Discretized Yang-Mills and Born-Infeld actions on finite group geometries

TL;DR

This paper develops discretized versions of Yang-Mills and Born-Infeld actions on finite group geometries, exploring their properties, duality invariance, and reductions, with detailed analysis on cyclic groups and their limits.

Contribution

It introduces a geometric discretization framework for nonabelian gauge theories on finite groups, extending to Born-Infeld actions and analyzing duality invariance and Kaluza-Klein reductions.

Findings

Discretized electromagnetism admits duality rotations.

Yang-Mills and Born-Infeld theories are derived on product spaces with finite groups.

Analysis of the limit as the group order N approaches infinity.

Abstract

Discretized nonabelian gauge theories living on finite group spaces G are defined by means of a geometric action \int Tr F \wedge *F. This technique is extended to obtain discrete versions of the Born-Infeld action.
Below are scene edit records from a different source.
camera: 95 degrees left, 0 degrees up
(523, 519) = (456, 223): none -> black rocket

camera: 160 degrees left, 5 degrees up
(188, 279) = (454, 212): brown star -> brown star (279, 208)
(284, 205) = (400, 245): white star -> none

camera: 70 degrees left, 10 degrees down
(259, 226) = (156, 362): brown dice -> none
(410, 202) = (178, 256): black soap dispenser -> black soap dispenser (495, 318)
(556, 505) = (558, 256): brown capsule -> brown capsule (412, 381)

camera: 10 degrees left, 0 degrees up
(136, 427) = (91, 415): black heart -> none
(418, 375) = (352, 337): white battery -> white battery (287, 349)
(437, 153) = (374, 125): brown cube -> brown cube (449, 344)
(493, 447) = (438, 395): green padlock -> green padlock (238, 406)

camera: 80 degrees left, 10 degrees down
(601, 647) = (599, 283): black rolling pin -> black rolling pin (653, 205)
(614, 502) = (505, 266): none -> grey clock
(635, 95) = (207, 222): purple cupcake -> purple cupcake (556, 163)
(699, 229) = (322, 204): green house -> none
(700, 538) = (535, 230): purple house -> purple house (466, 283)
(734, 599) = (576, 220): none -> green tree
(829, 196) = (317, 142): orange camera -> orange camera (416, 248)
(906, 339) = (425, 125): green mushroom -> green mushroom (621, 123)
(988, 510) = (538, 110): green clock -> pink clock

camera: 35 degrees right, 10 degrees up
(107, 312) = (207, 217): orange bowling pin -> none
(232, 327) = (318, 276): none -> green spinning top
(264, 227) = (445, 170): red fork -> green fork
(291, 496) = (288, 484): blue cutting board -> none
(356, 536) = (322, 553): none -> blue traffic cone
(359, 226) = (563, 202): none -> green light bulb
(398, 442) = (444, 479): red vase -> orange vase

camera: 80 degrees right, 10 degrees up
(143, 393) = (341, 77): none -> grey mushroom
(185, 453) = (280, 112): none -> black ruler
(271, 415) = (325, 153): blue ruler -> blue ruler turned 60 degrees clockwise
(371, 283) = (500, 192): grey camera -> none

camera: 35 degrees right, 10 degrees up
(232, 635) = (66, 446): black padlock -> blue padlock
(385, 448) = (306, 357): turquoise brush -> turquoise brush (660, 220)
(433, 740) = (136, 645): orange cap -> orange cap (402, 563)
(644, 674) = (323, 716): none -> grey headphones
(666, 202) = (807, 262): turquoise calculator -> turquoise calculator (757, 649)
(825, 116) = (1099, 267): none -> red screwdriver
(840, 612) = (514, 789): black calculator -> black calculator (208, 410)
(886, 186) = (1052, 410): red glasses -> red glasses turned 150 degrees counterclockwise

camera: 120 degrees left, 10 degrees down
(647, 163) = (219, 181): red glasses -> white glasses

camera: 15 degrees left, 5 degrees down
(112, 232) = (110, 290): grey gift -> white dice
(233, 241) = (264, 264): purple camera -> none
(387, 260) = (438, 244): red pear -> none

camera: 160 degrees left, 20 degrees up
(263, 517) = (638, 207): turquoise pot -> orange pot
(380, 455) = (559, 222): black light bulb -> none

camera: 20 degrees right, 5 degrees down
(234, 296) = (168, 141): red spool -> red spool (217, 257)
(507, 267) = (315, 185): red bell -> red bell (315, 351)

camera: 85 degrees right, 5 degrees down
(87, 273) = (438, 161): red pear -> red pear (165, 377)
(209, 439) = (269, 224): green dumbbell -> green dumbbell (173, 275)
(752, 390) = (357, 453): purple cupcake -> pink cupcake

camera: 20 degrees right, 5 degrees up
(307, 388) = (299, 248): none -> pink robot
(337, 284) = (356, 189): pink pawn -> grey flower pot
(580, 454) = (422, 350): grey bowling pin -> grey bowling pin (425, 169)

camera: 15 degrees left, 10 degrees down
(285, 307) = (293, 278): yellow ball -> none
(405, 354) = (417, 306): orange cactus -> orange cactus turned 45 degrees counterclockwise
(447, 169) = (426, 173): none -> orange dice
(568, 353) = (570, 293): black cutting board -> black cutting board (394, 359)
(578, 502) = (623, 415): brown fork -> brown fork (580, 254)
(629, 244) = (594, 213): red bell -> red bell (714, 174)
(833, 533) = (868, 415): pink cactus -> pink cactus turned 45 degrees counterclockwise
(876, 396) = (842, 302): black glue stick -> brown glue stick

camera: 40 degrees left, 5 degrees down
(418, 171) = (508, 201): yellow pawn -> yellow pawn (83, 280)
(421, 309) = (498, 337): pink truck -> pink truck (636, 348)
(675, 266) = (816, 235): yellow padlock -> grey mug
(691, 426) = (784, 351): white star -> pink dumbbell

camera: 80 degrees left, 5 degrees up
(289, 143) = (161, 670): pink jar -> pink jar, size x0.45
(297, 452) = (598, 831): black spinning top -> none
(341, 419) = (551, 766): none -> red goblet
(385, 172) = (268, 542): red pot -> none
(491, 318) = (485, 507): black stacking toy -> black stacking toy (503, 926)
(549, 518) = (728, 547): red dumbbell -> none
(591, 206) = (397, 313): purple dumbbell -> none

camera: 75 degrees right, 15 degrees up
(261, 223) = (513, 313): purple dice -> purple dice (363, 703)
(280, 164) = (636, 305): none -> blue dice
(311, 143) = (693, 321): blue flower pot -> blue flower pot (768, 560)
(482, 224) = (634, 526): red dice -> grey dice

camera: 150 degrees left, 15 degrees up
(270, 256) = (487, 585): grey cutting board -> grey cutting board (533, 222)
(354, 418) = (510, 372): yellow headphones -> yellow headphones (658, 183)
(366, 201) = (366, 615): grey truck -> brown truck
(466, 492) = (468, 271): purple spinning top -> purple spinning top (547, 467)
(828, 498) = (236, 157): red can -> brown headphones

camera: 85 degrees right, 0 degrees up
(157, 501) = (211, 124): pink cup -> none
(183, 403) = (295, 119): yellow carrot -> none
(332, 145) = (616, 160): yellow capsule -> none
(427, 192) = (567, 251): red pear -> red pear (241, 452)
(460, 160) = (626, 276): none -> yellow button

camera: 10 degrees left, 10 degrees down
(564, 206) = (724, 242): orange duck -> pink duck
The discretizations are in 1-1 correspondence with differential calculi on finite groups. A consistency condition for duality invariance of the discretized field equations is derived for discretized U(1) actions S[F] living on a 4-dimensional abelian G. Discretized electromagnetism satisfies this condition and therefore admits duality rotations. Yang-Mills and Born-Infeld theories are also considered on product spaces M^D x G, and we find the corresponding field theories on M^D after Kaluza-Klein reduction on the G discrete internal spaces. We examine in some detail the case G=Z_N, and discuss the limit N -> \infty. A self-contained review on the noncommutative differential geometry of finite groups is included.